EXERCISE GOAL.
Go to the line in the entries below that holds "left eye: (591, 111)" and repeat exactly from there through the line that holds "right wrist: (421, 104)", inclusive.

##### MATERIALS PROVIDED

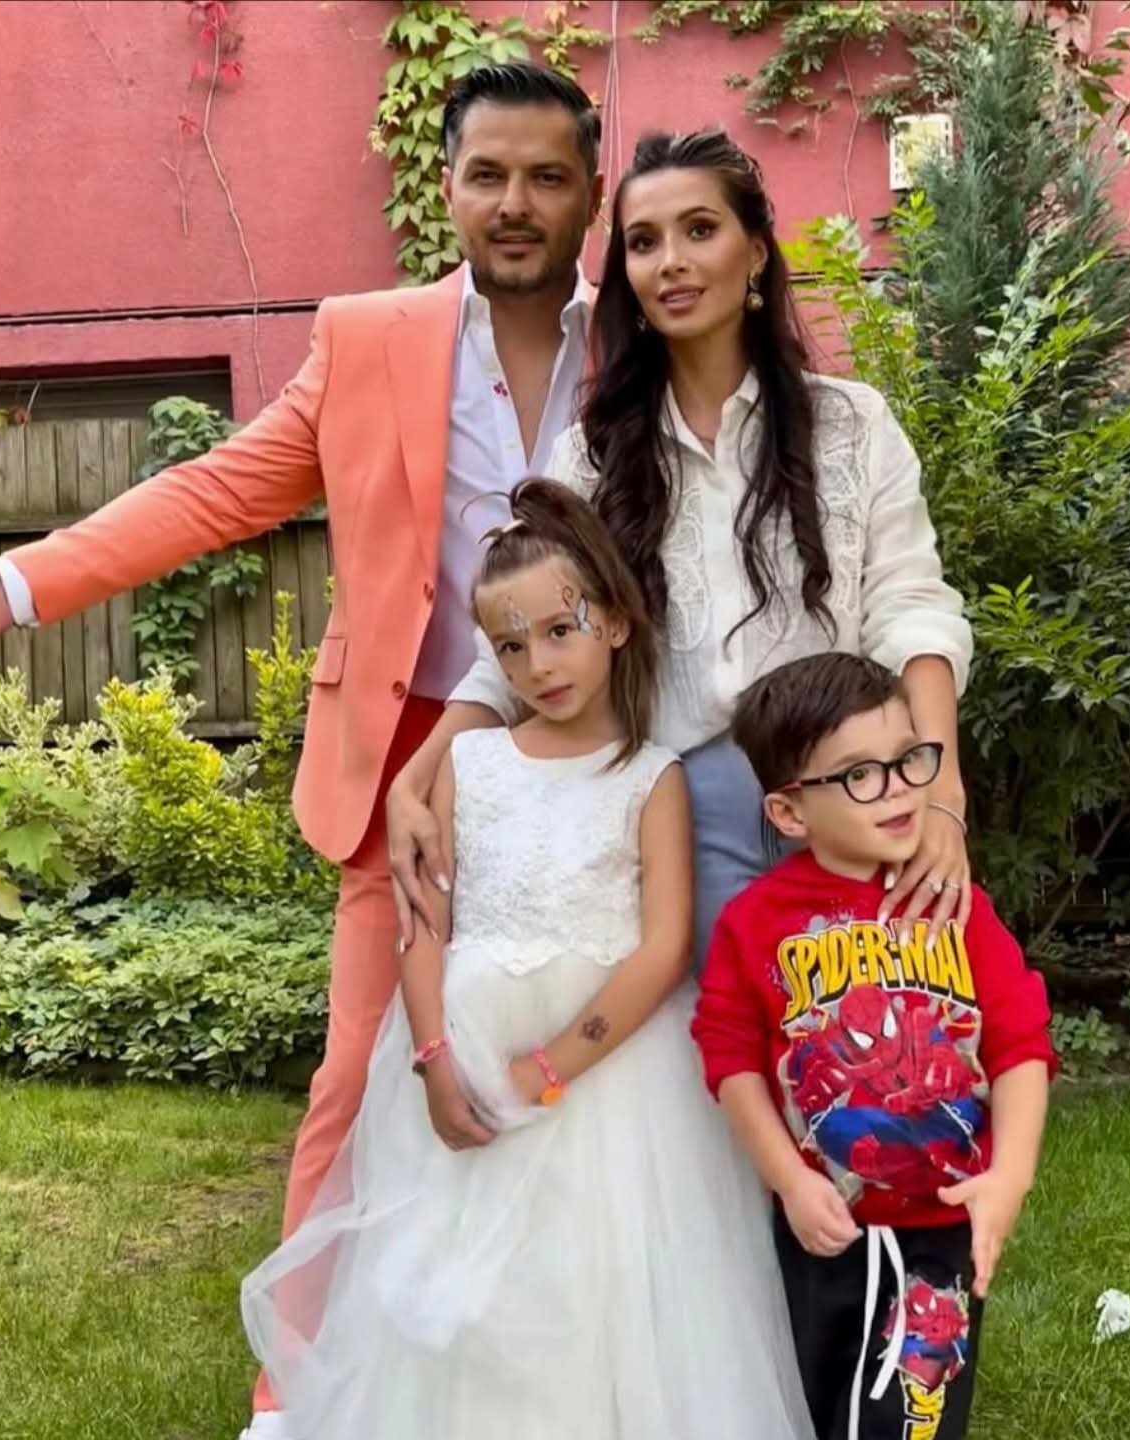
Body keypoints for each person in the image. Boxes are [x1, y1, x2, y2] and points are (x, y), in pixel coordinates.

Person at [0, 61, 605, 1440]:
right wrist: (23, 582)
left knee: (596, 1062)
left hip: (597, 753)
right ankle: (295, 1394)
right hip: (409, 757)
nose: (515, 203)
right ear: (447, 188)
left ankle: (568, 1366)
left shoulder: (647, 332)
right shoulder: (371, 339)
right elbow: (217, 490)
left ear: (589, 191)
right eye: (488, 175)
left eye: (547, 177)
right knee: (359, 1076)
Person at [241, 479, 815, 1440]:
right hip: (466, 1048)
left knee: (594, 1279)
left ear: (615, 625)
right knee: (465, 1282)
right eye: (510, 646)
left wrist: (547, 1069)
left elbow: (664, 945)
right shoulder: (471, 767)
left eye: (559, 631)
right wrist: (434, 1057)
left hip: (609, 1078)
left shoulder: (652, 777)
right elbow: (426, 920)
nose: (538, 664)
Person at [388, 128, 975, 978]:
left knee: (877, 1038)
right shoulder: (593, 459)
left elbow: (912, 610)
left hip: (855, 799)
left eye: (700, 230)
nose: (671, 262)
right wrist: (416, 777)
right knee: (721, 1045)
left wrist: (939, 789)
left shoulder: (851, 426)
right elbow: (514, 645)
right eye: (642, 242)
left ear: (756, 252)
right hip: (680, 815)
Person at [691, 651, 1054, 1440]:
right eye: (859, 774)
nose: (895, 788)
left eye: (906, 760)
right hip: (823, 1226)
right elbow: (730, 1059)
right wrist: (789, 1179)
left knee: (912, 1418)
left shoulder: (955, 905)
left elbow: (1021, 1043)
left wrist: (1010, 1177)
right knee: (822, 1409)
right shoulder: (756, 923)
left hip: (943, 1225)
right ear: (789, 812)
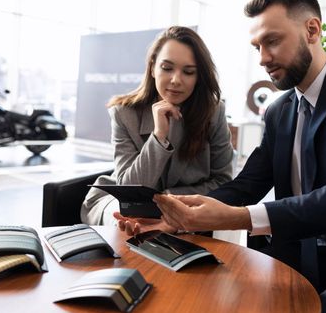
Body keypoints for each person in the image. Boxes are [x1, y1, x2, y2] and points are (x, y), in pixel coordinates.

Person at [115, 0, 326, 313]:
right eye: (257, 47)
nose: (263, 58)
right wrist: (174, 217)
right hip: (299, 255)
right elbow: (247, 185)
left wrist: (238, 218)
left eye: (272, 41)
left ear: (312, 30)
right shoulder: (280, 111)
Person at [81, 26, 233, 226]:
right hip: (120, 203)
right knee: (127, 221)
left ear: (198, 77)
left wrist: (168, 200)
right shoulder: (124, 113)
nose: (176, 80)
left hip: (182, 207)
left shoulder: (213, 112)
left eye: (188, 72)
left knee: (150, 226)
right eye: (167, 68)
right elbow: (128, 189)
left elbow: (224, 182)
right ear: (153, 68)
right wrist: (159, 136)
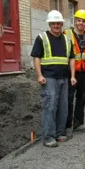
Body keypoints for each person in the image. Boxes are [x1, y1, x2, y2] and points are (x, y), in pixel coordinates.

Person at [31, 10, 76, 148]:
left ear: (62, 24)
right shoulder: (42, 38)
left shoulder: (67, 40)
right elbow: (36, 57)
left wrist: (73, 76)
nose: (56, 25)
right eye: (54, 23)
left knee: (63, 107)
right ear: (50, 24)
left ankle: (59, 133)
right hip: (49, 78)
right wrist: (39, 75)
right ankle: (49, 137)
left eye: (59, 23)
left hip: (64, 78)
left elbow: (72, 59)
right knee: (50, 106)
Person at [64, 9, 85, 133]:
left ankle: (78, 123)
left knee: (82, 98)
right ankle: (67, 125)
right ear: (75, 21)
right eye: (79, 20)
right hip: (71, 72)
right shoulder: (66, 33)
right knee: (69, 98)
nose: (81, 23)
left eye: (83, 21)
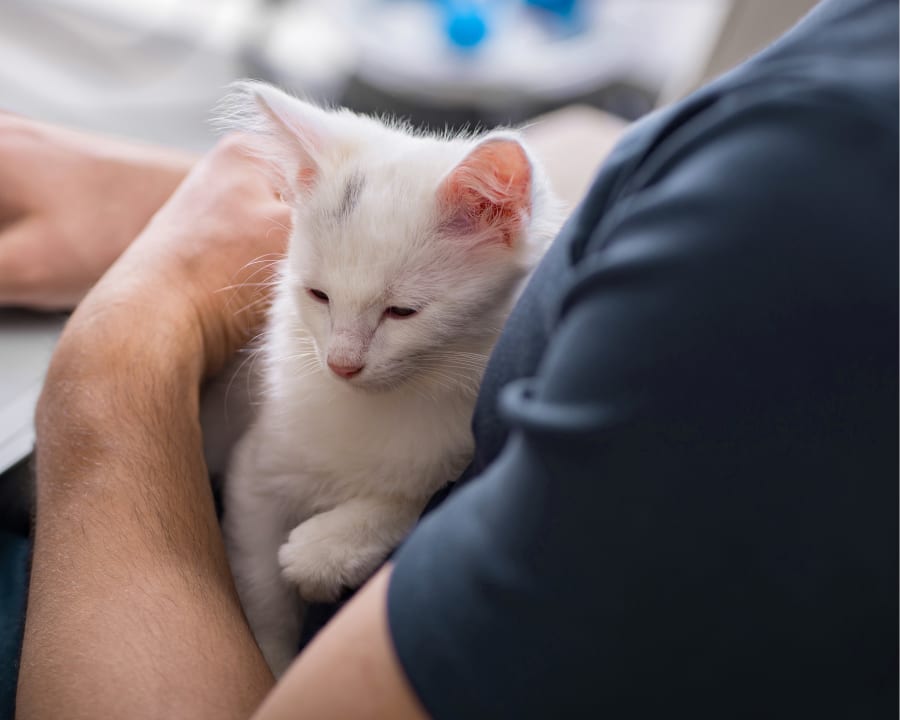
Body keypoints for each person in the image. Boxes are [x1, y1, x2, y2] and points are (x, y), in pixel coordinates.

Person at [5, 0, 897, 717]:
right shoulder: (834, 81)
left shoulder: (812, 215)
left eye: (397, 314)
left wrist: (126, 338)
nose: (345, 360)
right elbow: (607, 184)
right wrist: (187, 210)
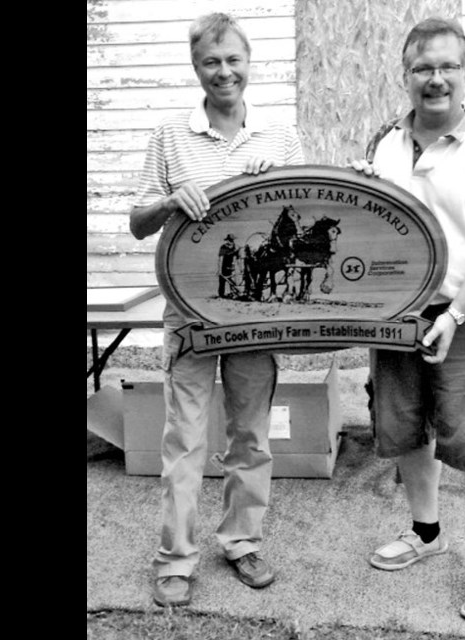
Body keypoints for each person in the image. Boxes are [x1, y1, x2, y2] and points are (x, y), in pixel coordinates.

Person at [349, 17, 465, 623]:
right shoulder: (384, 140)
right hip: (395, 312)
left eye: (448, 66)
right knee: (403, 427)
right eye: (423, 68)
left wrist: (455, 312)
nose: (436, 79)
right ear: (405, 75)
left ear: (464, 71)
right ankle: (426, 533)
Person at [129, 12, 305, 607]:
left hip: (256, 316)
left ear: (249, 62)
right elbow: (136, 223)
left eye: (233, 59)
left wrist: (276, 177)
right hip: (191, 313)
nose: (223, 71)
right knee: (184, 438)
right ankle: (176, 558)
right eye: (210, 61)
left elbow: (301, 215)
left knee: (252, 435)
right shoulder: (169, 136)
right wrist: (167, 201)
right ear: (195, 67)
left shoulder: (280, 137)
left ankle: (242, 541)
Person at [217, 233, 239, 298]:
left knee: (232, 282)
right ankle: (221, 295)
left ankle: (233, 293)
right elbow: (220, 259)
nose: (231, 242)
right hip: (224, 267)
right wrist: (219, 270)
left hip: (231, 267)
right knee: (222, 282)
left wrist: (236, 267)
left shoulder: (235, 247)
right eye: (230, 240)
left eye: (232, 240)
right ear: (227, 240)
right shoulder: (223, 247)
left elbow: (237, 258)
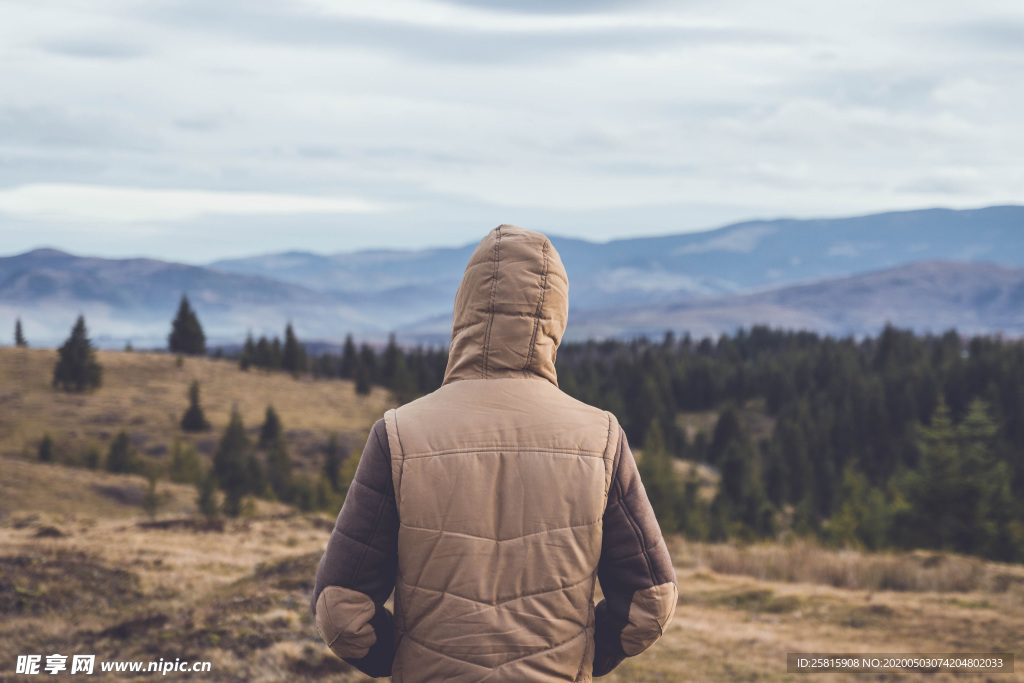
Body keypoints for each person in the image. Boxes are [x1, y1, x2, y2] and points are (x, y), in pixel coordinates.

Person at [311, 225, 678, 681]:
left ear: (464, 310)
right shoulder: (600, 437)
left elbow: (340, 612)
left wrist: (406, 659)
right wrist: (581, 655)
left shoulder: (400, 434)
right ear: (555, 316)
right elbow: (651, 603)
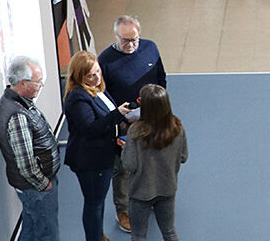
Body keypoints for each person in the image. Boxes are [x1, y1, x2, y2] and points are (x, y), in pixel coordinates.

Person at [97, 15, 167, 233]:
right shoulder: (105, 60)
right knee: (123, 169)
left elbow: (161, 79)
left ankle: (152, 196)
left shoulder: (150, 48)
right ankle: (123, 210)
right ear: (115, 36)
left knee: (152, 159)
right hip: (123, 124)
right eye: (125, 40)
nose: (131, 45)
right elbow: (102, 95)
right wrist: (120, 118)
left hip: (151, 117)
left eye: (134, 39)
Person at [63, 51, 132, 241]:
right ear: (79, 76)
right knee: (94, 203)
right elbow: (90, 129)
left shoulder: (98, 89)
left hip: (103, 154)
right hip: (91, 161)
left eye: (98, 71)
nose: (97, 77)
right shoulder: (78, 97)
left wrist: (122, 121)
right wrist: (117, 115)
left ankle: (97, 235)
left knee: (98, 202)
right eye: (91, 75)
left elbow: (106, 117)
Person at [0, 56, 60, 241]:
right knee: (47, 233)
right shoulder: (17, 115)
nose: (42, 85)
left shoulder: (14, 103)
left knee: (31, 227)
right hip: (37, 188)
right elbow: (26, 164)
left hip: (30, 187)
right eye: (38, 81)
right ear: (23, 83)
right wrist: (44, 185)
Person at [123, 84, 188, 241]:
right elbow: (183, 157)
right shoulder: (177, 128)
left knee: (138, 235)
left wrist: (126, 148)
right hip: (167, 189)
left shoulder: (135, 132)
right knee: (169, 231)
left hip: (140, 193)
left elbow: (129, 164)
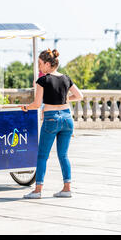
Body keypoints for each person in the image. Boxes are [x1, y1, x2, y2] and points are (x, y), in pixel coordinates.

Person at [22, 49, 83, 199]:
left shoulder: (43, 80)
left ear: (48, 64)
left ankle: (38, 190)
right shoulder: (66, 78)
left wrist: (25, 107)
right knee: (63, 155)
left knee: (42, 156)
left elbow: (37, 104)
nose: (38, 67)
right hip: (67, 119)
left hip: (51, 119)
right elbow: (79, 96)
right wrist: (66, 98)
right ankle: (67, 188)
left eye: (40, 64)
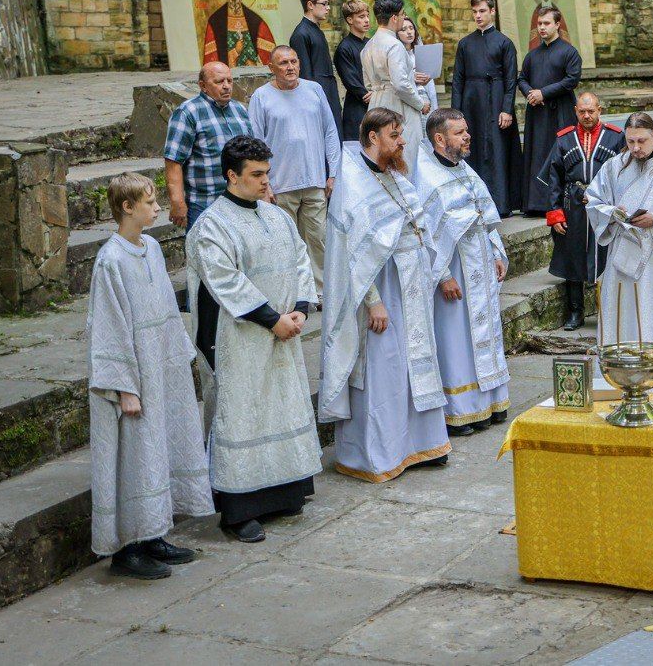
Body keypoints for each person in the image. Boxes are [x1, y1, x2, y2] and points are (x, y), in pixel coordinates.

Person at [186, 136, 323, 543]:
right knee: (243, 411)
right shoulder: (211, 225)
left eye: (267, 173)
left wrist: (299, 307)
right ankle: (238, 509)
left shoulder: (275, 214)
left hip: (284, 330)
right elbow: (224, 280)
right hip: (240, 337)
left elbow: (300, 257)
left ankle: (286, 491)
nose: (266, 182)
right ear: (232, 175)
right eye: (257, 175)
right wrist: (271, 319)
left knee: (282, 404)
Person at [87, 173, 213, 579]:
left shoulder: (153, 248)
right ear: (127, 207)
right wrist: (124, 386)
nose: (157, 208)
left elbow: (163, 307)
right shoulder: (110, 260)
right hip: (134, 373)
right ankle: (128, 548)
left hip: (161, 368)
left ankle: (154, 532)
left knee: (158, 449)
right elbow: (108, 326)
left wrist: (179, 356)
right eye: (149, 201)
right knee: (135, 454)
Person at [319, 108, 450, 481]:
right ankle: (378, 453)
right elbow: (352, 256)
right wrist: (373, 300)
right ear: (373, 137)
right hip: (379, 292)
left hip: (410, 287)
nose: (402, 142)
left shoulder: (394, 175)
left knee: (412, 364)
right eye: (395, 135)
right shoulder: (353, 183)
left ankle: (420, 443)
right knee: (383, 370)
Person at [414, 109, 511, 436]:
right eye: (459, 133)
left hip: (480, 264)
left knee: (485, 332)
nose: (467, 136)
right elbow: (426, 234)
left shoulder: (464, 169)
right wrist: (443, 276)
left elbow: (483, 215)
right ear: (440, 139)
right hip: (453, 270)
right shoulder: (425, 176)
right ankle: (462, 410)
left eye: (467, 130)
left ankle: (491, 400)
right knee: (457, 339)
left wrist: (496, 251)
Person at [586, 112, 653, 392]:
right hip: (622, 256)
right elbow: (593, 200)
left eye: (642, 141)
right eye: (631, 141)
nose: (636, 148)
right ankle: (619, 382)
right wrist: (613, 213)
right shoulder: (614, 167)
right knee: (622, 316)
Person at [247, 45, 340, 297]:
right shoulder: (261, 97)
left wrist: (333, 173)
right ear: (271, 68)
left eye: (293, 62)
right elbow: (255, 142)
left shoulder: (314, 90)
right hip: (280, 184)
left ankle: (320, 291)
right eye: (283, 63)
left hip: (314, 180)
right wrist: (264, 183)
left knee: (318, 238)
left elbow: (330, 132)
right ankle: (293, 292)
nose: (290, 67)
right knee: (286, 242)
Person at [537, 92, 625, 330]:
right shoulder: (564, 139)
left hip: (605, 206)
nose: (587, 116)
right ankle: (576, 312)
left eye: (591, 111)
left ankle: (608, 312)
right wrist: (554, 213)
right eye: (582, 112)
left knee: (607, 257)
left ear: (600, 110)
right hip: (572, 206)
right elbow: (554, 178)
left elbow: (626, 175)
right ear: (576, 111)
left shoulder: (616, 137)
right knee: (573, 258)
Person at [451, 0, 523, 217]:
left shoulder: (504, 43)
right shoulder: (464, 44)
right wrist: (455, 113)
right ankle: (473, 202)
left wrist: (506, 109)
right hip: (471, 101)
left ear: (492, 11)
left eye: (482, 11)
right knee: (470, 149)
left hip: (497, 99)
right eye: (474, 12)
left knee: (497, 150)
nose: (478, 16)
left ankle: (501, 203)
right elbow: (458, 79)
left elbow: (511, 79)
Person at [164, 62, 251, 230]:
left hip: (241, 201)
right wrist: (177, 202)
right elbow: (174, 161)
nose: (226, 86)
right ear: (203, 86)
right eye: (219, 82)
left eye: (229, 81)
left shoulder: (240, 110)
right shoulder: (187, 112)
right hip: (205, 204)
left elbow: (252, 156)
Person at [519, 4, 583, 216]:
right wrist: (530, 93)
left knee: (559, 154)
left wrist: (543, 93)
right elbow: (522, 78)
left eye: (547, 23)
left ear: (557, 24)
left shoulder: (569, 52)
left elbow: (571, 80)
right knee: (536, 155)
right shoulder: (532, 55)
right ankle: (536, 204)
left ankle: (559, 202)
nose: (542, 28)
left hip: (560, 112)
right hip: (537, 114)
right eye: (539, 24)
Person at [362, 0, 428, 174]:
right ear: (394, 18)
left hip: (376, 104)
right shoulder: (395, 46)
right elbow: (400, 85)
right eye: (401, 15)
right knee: (403, 159)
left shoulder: (367, 46)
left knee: (381, 159)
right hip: (397, 107)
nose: (402, 17)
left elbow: (368, 83)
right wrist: (421, 104)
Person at [289, 0, 341, 129]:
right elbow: (304, 75)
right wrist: (314, 101)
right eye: (324, 4)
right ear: (310, 5)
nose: (328, 8)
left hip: (327, 91)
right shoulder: (301, 34)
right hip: (317, 97)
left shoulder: (316, 30)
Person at [333, 0, 371, 142]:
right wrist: (368, 95)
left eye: (367, 16)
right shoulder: (344, 48)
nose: (367, 20)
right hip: (357, 107)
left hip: (376, 102)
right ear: (350, 19)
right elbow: (351, 80)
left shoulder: (371, 43)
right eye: (361, 17)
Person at [396, 15, 437, 119]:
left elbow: (430, 85)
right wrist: (412, 77)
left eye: (411, 28)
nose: (409, 32)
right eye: (403, 29)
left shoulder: (420, 53)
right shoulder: (396, 54)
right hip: (408, 98)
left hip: (425, 95)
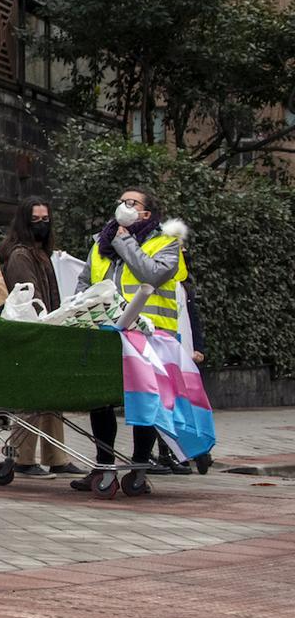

##########

FINAL ANSWER.
left eye: (591, 111)
left ankle: (608, 312)
right wrist: (554, 213)
right eye: (582, 112)
left knee: (607, 257)
left ear: (600, 110)
right hip: (572, 206)
right elbow: (554, 178)
left elbow: (626, 175)
right ear: (576, 111)
left shoulder: (616, 137)
right knee: (573, 258)
Person at [451, 0, 523, 217]:
left shoulder: (504, 43)
right shoulder: (464, 44)
right wrist: (455, 113)
right ankle: (473, 202)
left wrist: (506, 109)
right hip: (471, 101)
left ear: (492, 11)
left eye: (482, 11)
right knee: (470, 149)
left hip: (497, 99)
right eye: (474, 12)
left knee: (497, 150)
nose: (478, 16)
left ankle: (501, 203)
right elbow: (458, 79)
left elbow: (511, 79)
Person at [164, 62, 251, 230]:
left hip: (241, 201)
right wrist: (177, 202)
right elbow: (174, 161)
nose: (226, 86)
right ear: (203, 86)
right eye: (219, 82)
left eye: (229, 81)
left shoulder: (240, 110)
right shoulder: (187, 112)
right hip: (205, 204)
left elbow: (252, 156)
Person at [519, 4, 583, 216]:
right wrist: (530, 93)
left knee: (559, 154)
left wrist: (543, 93)
right elbow: (522, 78)
left eye: (547, 23)
left ear: (557, 24)
left shoulder: (569, 52)
left elbow: (571, 80)
right knee: (536, 155)
right shoulder: (532, 55)
right ankle: (536, 204)
left ankle: (559, 202)
nose: (542, 28)
left hip: (560, 112)
right hip: (537, 114)
right eye: (539, 24)
Person at [362, 0, 428, 174]:
right ear: (394, 18)
left hip: (376, 104)
right shoulder: (395, 46)
right elbow: (400, 85)
right eye: (401, 15)
right knee: (403, 159)
left shoulder: (367, 46)
left knee: (381, 159)
right hip: (397, 107)
nose: (402, 17)
left elbow: (368, 83)
right wrist: (421, 104)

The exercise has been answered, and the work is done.